- WHAT YOU SHOULD DO:
Transcribe the data verbatim and drop its images.

- DATA RECORDS:
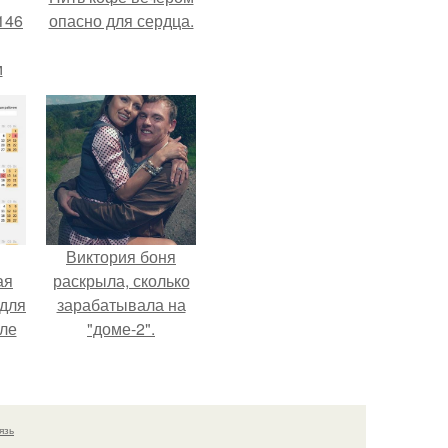
146
опасно для сердца.
м
а
й
.
Виктория боня
ая
раскрыла, сколько
 для
зарабатывала на
але
"доме-2".
т.
язь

- WRITTEN RESPONSE:
146
опасно для сердца.
м
а
й
.
Виктория боня
ая
раскрыла, сколько
 для
зарабатывала на
але
"доме-2".
т.
язь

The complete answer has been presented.